I’ve had this blog migrated so many times in the past. I had it running in Jekyll and GitHub pages when I first started blogging. Then I switched to self hosting with Ghost blog engine. I switched out of Ghost in favour of Gatsby while I was doing more ReactJS development. Hosted the blog on Netlify with its free tier. I then switched back to Ghost and self hosting it on Kubernetes.

I even considered using the Hey World blogging platform for a while. But, that was way too simple for me. It has got potentials and I will wait and see if it grows into something more that meets my needs in the future.

And now, I am back to how it all began, running the site using Jekyll and hosting it back on GitHub pages.

Taking a break from Ghost

I was not using the full set of features offered by Ghost. I didn’t need mostly all of them. I don’t have subscriber, I don’t need to send out emails to anyone. And I don’t plan to use the blog as a revenue stream.

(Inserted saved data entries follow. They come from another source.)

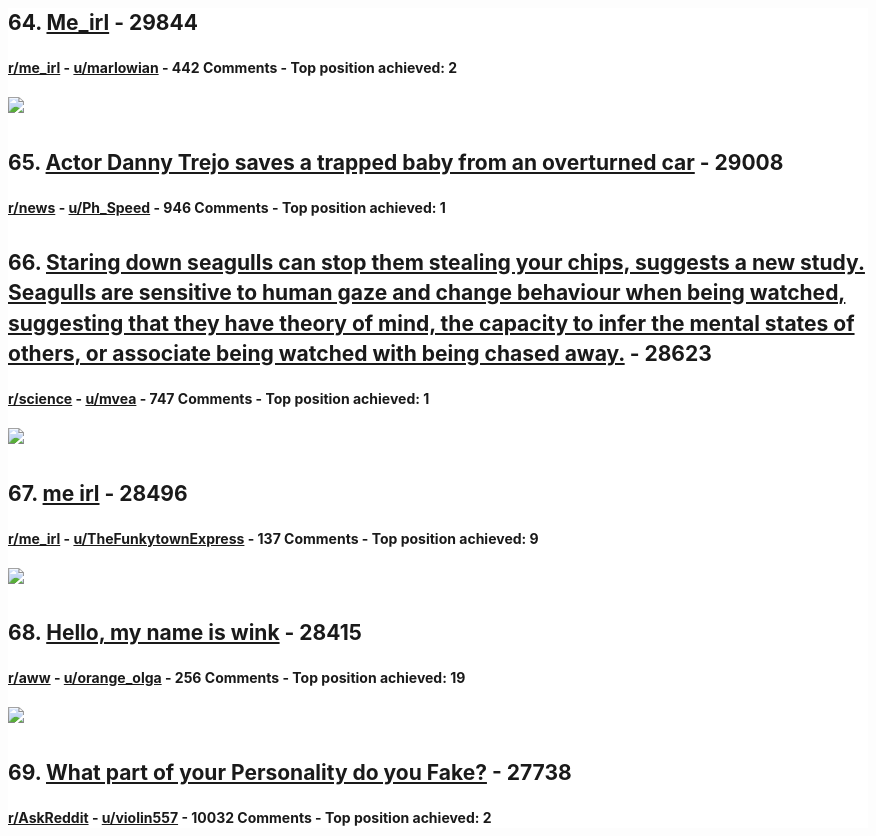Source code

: ## 64. [Me_irl](http://reddit.com/r/me_irl/comments/cn2prs/me_irl/) - 29844
#### [r/me_irl](http://reddit.com/r/me_irl) - [u/marlowian](http://reddit.com/u/marlowian) - 442 Comments - Top position achieved: 2

<a href="https://i.redd.it/y2rdbdf5cze31.png"><img src="https://b.thumbs.redditmedia.com/L_cdS-8aFPWTGVAX6ojgsWKaikG7Kc0N_2-EcoZylmU.jpg"></img></a>

## 65. [Actor Danny Trejo saves a trapped baby from an overturned car](http://reddit.com/r/news/comments/cnf40m/actor_danny_trejo_saves_a_trapped_baby_from_an/) - 29008
#### [r/news](http://reddit.com/r/news) - [u/Ph_Speed](http://reddit.com/u/Ph_Speed) - 946 Comments - Top position achieved: 1

## 66. [Staring down seagulls can stop them stealing your chips, suggests a new study. Seagulls are sensitive to human gaze and change behaviour when being watched, suggesting that they have theory of mind, the capacity to infer the mental states of others, or associate being watched with being chased away.](http://reddit.com/r/science/comments/cnctmt/staring_down_seagulls_can_stop_them_stealing_your/) - 28623
#### [r/science](http://reddit.com/r/science) - [u/mvea](http://reddit.com/u/mvea) - 747 Comments - Top position achieved: 1

<a href="https://www.newscientist.com/article/2212592-staring-down-seagulls-can-stop-them-stealing-your-chips/"><img src="https://a.thumbs.redditmedia.com/jWYiduAyXIZPry6N5Ru3L_X9HQkSYOVRIztjwokRz08.jpg"></img></a>

## 67. [me irl](http://reddit.com/r/me_irl/comments/cnc7ov/me_irl/) - 28496
#### [r/me_irl](http://reddit.com/r/me_irl) - [u/TheFunkytownExpress](http://reddit.com/u/TheFunkytownExpress) - 137 Comments - Top position achieved: 9

<a href="https://i.redd.it/3t4q22zyk3f31.jpg"><img src="https://b.thumbs.redditmedia.com/H9yhwtZ_vwypYmmYBrm32DfRxNeOFwMaswmX4MmrJHw.jpg"></img></a>

## 68. [Hello, my name is wink](http://reddit.com/r/aww/comments/cn7f0k/hello_my_name_is_wink/) - 28415
#### [r/aww](http://reddit.com/r/aww) - [u/orange_olga](http://reddit.com/u/orange_olga) - 256 Comments - Top position achieved: 19

<a href="https://i.redd.it/rx52lutkr1f31.jpg"><img src="https://b.thumbs.redditmedia.com/2Uk0g8oPzrBFZggXeKyW593kHJjlJ9NTkEMLe3o2rns.jpg"></img></a>

## 69. [What part of your Personality do you Fake?](http://reddit.com/r/AskReddit/comments/cn23di/what_part_of_your_personality_do_you_fake/) - 27738
#### [r/AskReddit](http://reddit.com/r/AskReddit) - [u/violin557](http://reddit.com/u/violin557) - 10032 Comments - Top position achieved: 2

I enjoyed the default theme, I loved its integration with cloudflare for image uploads. I am planning to continue using Cloudflare to serve the images for my blog after migrating to Jekyll.

Running a kubernetes cluster for my blog and couple of side projects is turned out to be expensive. I would like to have the oppertunity to turn the Kubernetes Cluster off without bringing down my blog.

Why Jekyll?

I think the main reason for migrating to Jekyll blog engine is because of its simplicity. I already have tools needed for running jekyll on my workstation. I am becoming more familiar with the ecosystem nowadays. I like the concept of simply serving HTML. That’s all I need from a Blog. There is no need for server rendering, no need for lots of JavaScript to be executing in my reader’s Browser.

I like the freedom of writing in Markdown, saving it to GIT and having a bit more control over the customizations. I will have to make the site look more appealing, some UI improvements, including taking care of my mobile readers. I am losing some nice functionalities with this migration. There is not alot that comes with the minima theme. So, will be taking some time to polish the look and feel of the site.

Approach

In order to migrate the posts from ghost, I used the jekyll_ghost_importer gem pointing to the .json file that I exported from Ghost admin UI.

URLs

The gem however, did not migrate over the urls correctly for me. I ended up with jekyll’s default post format yyyy-mm-dd-title urls. Therefore, I had to manually set the permalink front matter attribute. This wasn’t so bad as I only had around 34 blog posts.

Also, posts with links to other posts ended up with __GHOST_URL__ prefix. e.g. [Part 2 - Setting up Kibana Service](__GHOST_URL__/setting-up-elasticsearch-cluster-on-kubernetes-part-2-kibana/). Therefore, make sure to find and replace these ones manually to use post_url liquid tags. e.g. [Part 2 - Setting up Kibana Service]({% post_url 2018-02-13-setting-up-elasticsearch-cluster-on-kubernetes-part-2-kibana %}).

Code blocks

I also had to also add the correct highlight language tag for my code blocks in existing posts.


{% highlight csharp %}
public int Add(int a, int b) => a + b;
{% endhighlight %}

I later found out that jekyll can also make use of GitHub Fenced Code Blocks syntax as well.

``` javascript
const add = (a, b) => a + b;
```

Images

jekyll_ghost_importer also imports the images as html tags, and with fixed width and height which looks streched out in Jekyll with minima theme. I had to convert each one to the markdown format of ![alt](url) "title" format.

Conclusion

Who knows, I might decide to move away from Jekyll in some time in the future. But for now, I enjoy the simplicity of just writing and pushing the content to the world.

I have blogged quite a lot already on migrating from one platform to another. I have to stop migrating the blog and stick to a platform for a substantial amount of time. And I am hopefull that this might be it.